С другой стороны сидел Иосель Самуилович, мальчик лет семи, и тоже решал в уме своем задачу: летело стадо гусей; далее помещался Соломон Самуилович, за ним Давыд Самуилович и соображали, сколько последний должен первому процентов за взятые взаимообразно леденцы. На другом конце стола сидела красивая супруга Самуила Давыдыча, Лия Соломоновна, и держала на руках крошечную Рифочку, которая инстинктивно тянулась к золотым браслетам, украшавшим руки матери.

Одним словом, Самуил Давыдыч был счастлив. Он уже собирался кушать какой-то необыкновенный соус, украшенный чуть не страусовыми перьями и брюссельскими кружевами, как лакей подал ему на серебряном подносе письмо.

Едва взял Самуил Давыдыч в руки конверт, как заметался во все стороны, словно угорь на угольях.

– И сто зе это такое! и зацем мне эта вессь! – завопил он, трясясь всем телом.

Хотя никто из присутствующих ничего не понимал в этих криках, однако для всех стало ясно, что продолжение обеда невозможно.

Я не стану описывать здесь мучения, которые претерпел Самуил Давыдыч в этот памятный для него день; скажу только одно: этот человек, с виду тщедушный и слабый, геройски вытерпел самые лютые истязания, но даже пятиалтынного возвратить не согласился.

– Это сто зе! это ницего! только ты крепце дерзи меня, Лия! – уговаривал он жену во время самых отчаянных пароксизмов, – и если я буду спрасивать скатулку – ни-ни! пусть луци умру!

Но так как нет на свете такого трудного положения, из которого был бы невозможен выход, то он найден был и в настоящем случае.
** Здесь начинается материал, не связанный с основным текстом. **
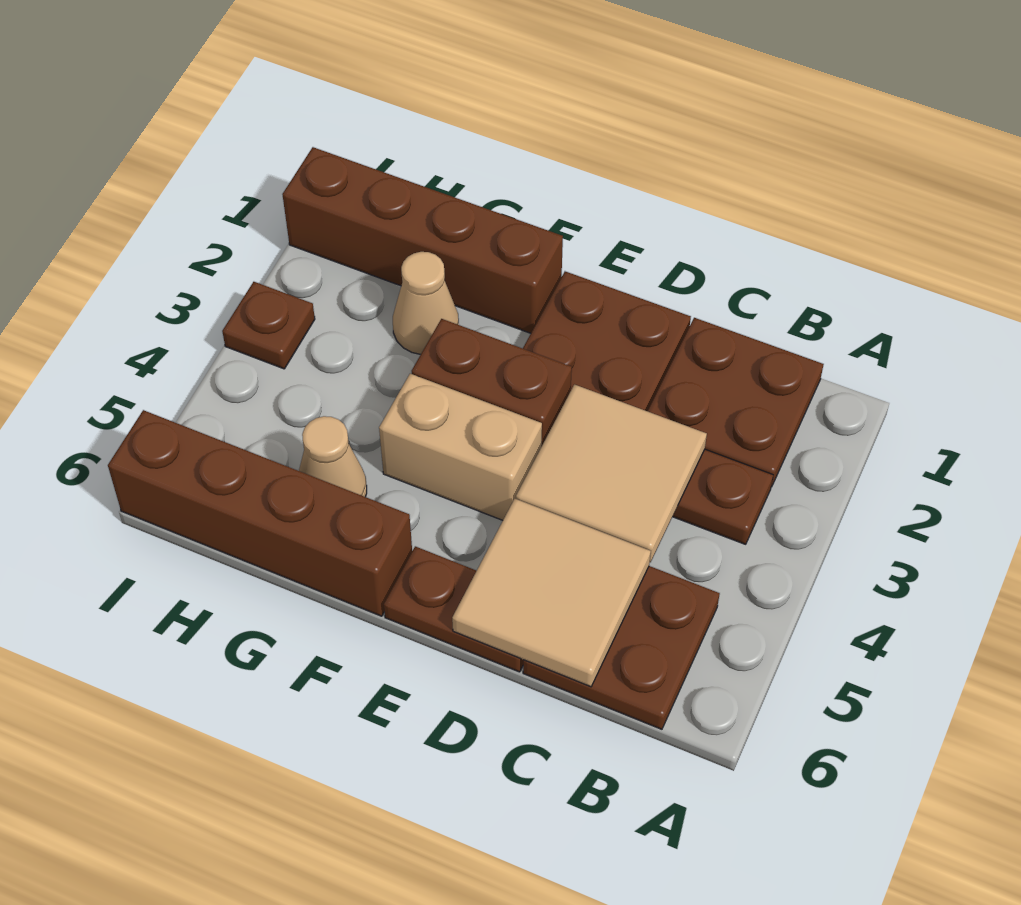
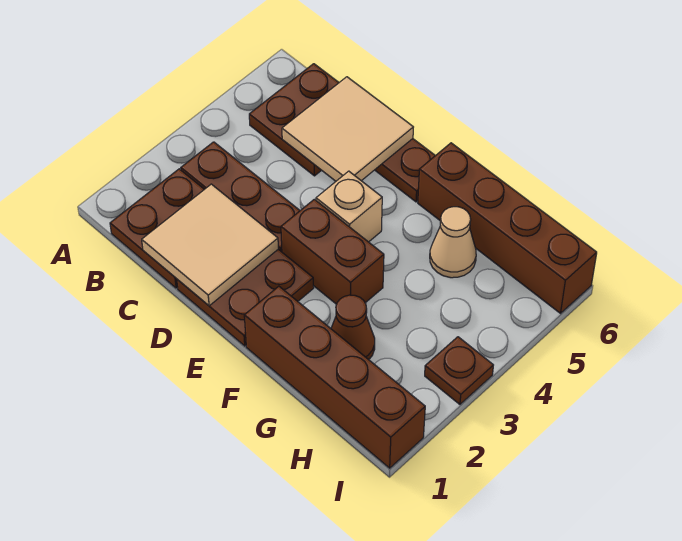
tan 2x2 tile [516,385,707,562] -> tan 2x2 tile moved to [142,184,278,306]
tan 1x2 brick [379,374,542,520] -> tan 1x1 brick [316,171,382,242]
tan 1x1 cone [393,252,459,354] -> brown 1x1 cone [331,295,375,360]

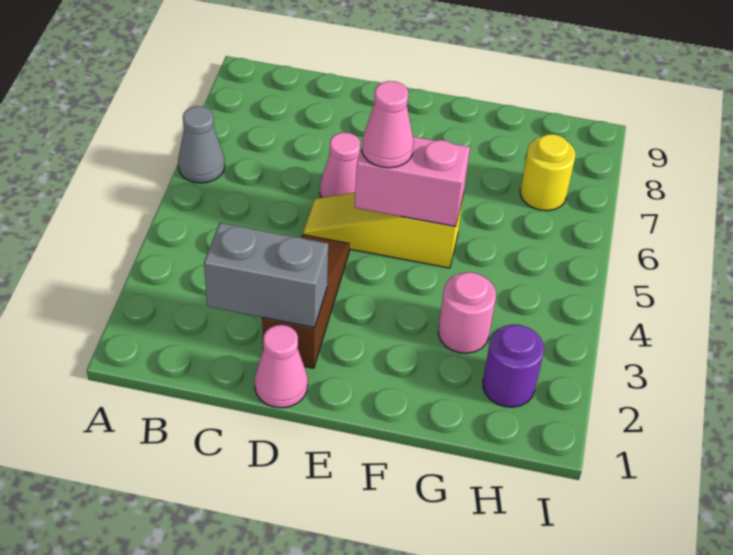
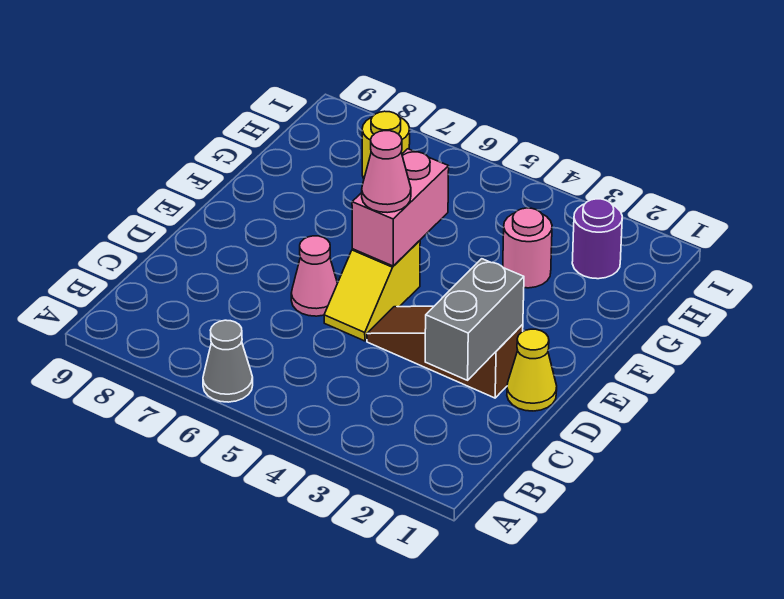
pink 1x1 cone [255,325,308,408] -> yellow 1x1 cone [507,329,557,411]
yellow 1x3 slope [303,192,463,268] -> yellow 1x2 slope [324,241,420,341]

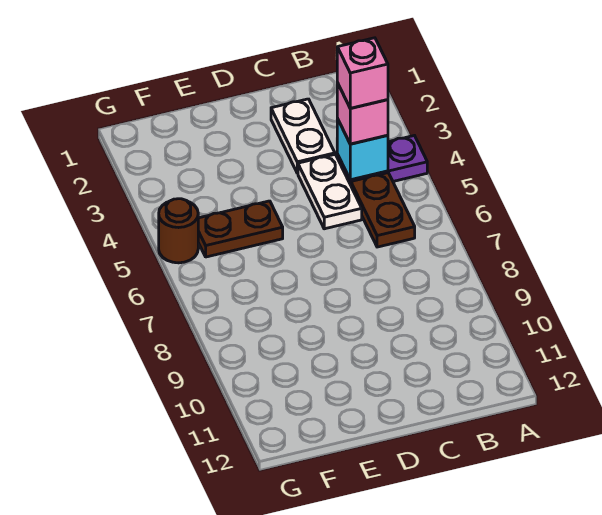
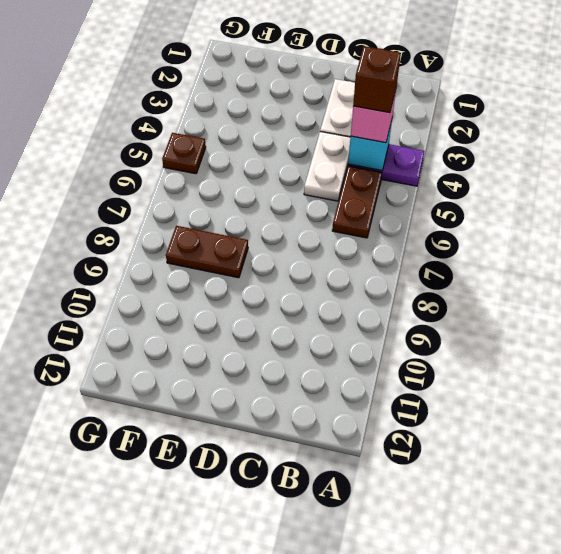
pink 1x1 brick [337,38,388,108] -> brown 1x1 brick [353,46,401,113]
brown 1x2 plate [198,201,283,257] -> brown 1x2 plate moved to [166,226,248,278]
brown 1x1 round brick [159,199,198,263] -> brown 1x1 plate [162,133,206,174]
Самуил Давыдыч вспомнил, что он давно обещал сделать какое-нибудь пожертвование в некоторое благотворительное учреждение, состоявшее в заведовании одного знакомого ему генерала, но дело это почему-то изо дня в день все оттягивалось. И вот теперь случай прямо указывал на средство привести в исполнение это давнее намерение.

Задумано – сделано. Самуил Давыдыч осторожно распечатал присланный по почте конверт, вынул из него щипчиками посылку, переложил ее в другой конверт, запрятал туда еще сотенную ассигнацию, запечатал и отправился к знакомому генералу.

1Слова, помеченные звездочкой, см. в комментариях в конце книги. – Ред.